→ **THE DATA**
===============
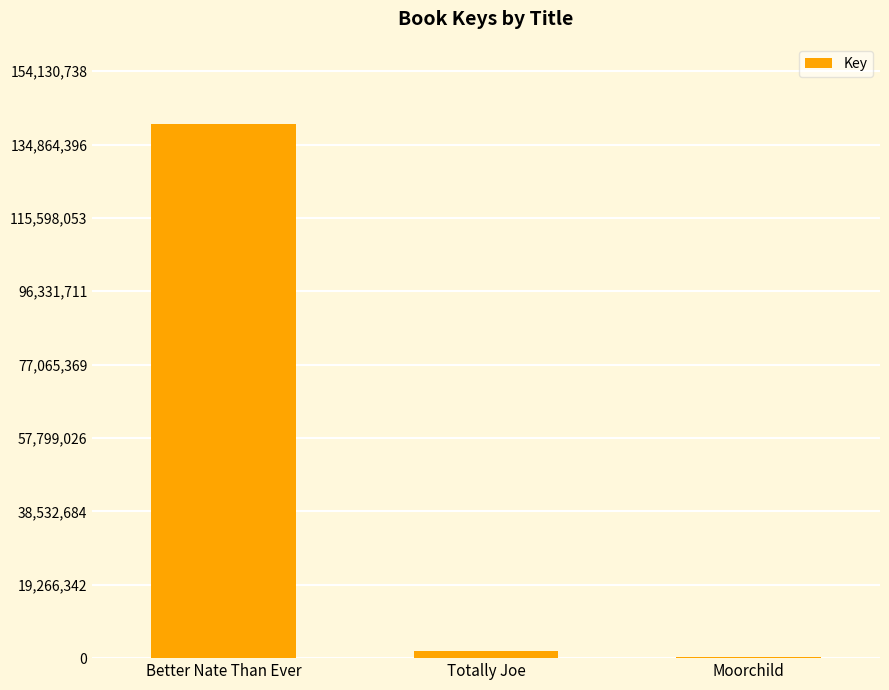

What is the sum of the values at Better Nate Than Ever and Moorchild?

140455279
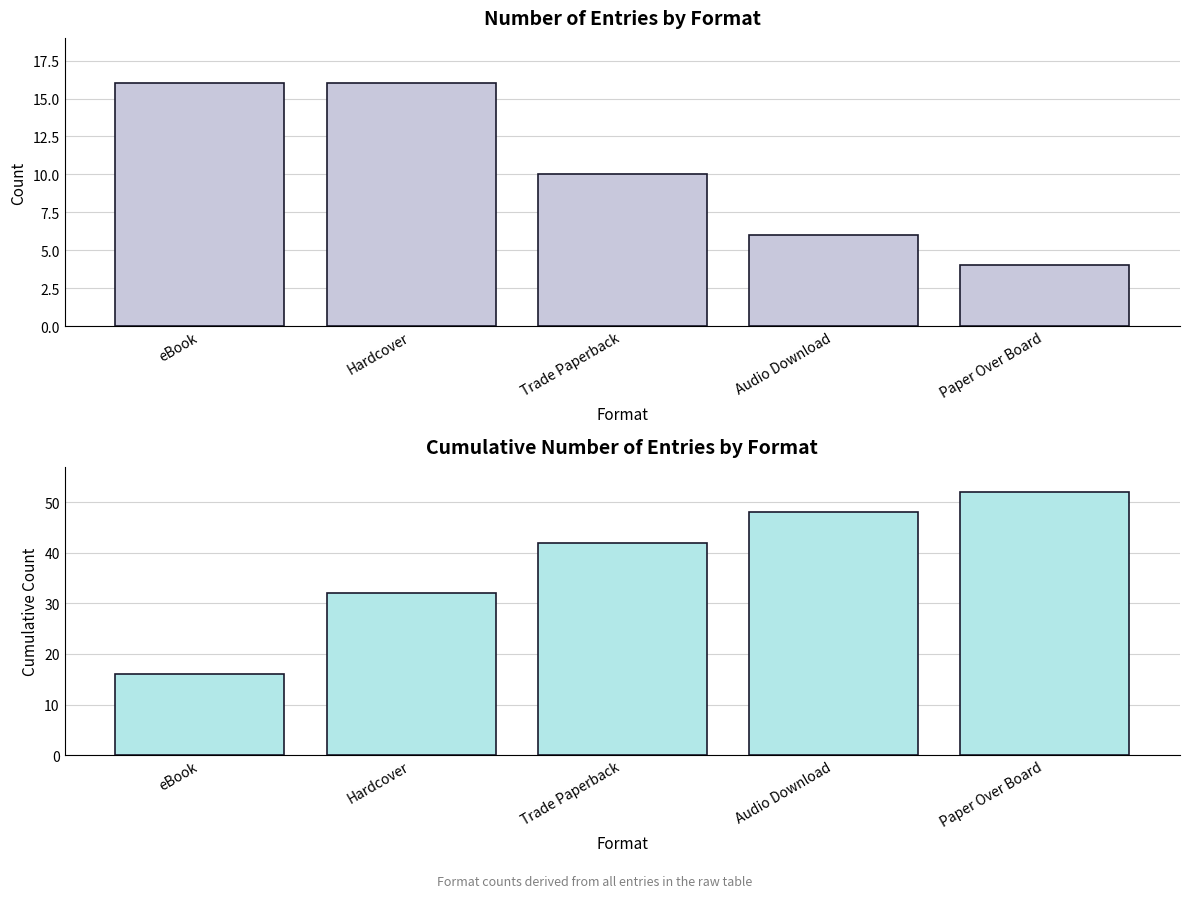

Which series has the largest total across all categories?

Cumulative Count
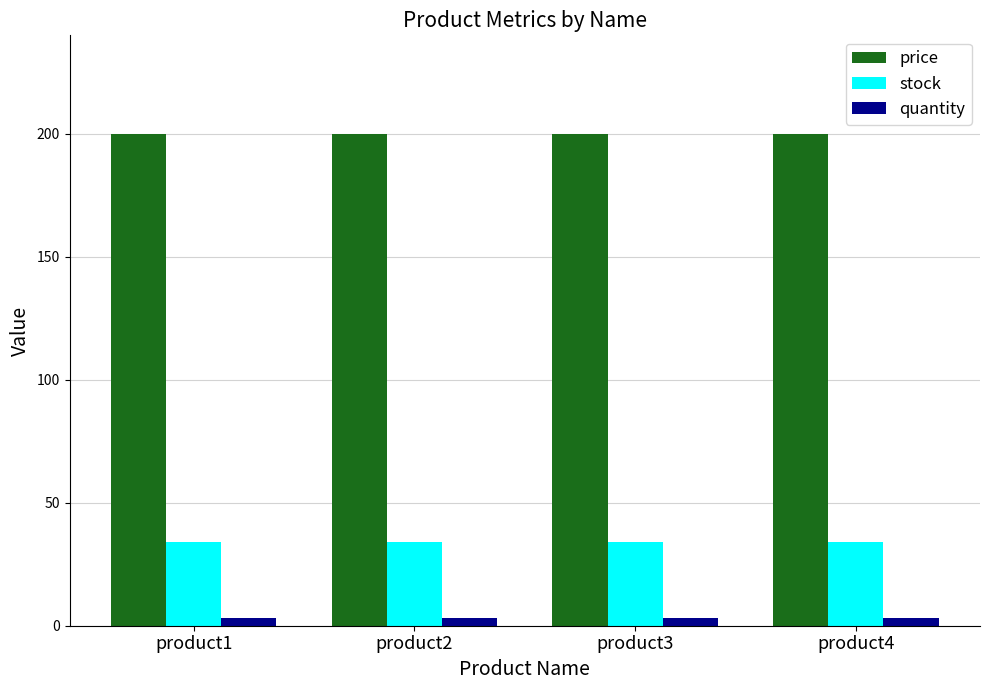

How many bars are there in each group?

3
===============
→ **EXERCISE REQUIREMENTS**
Reproduce the entire listing above word for word, omitting the pictures.

→ **SOLUTION TO THIS EXERCISE**
What is the sum of the values at Better Nate Than Ever and Moorchild?

140455279

Which series has the largest total across all categories?

Cumulative Count

How many bars are there in each group?

3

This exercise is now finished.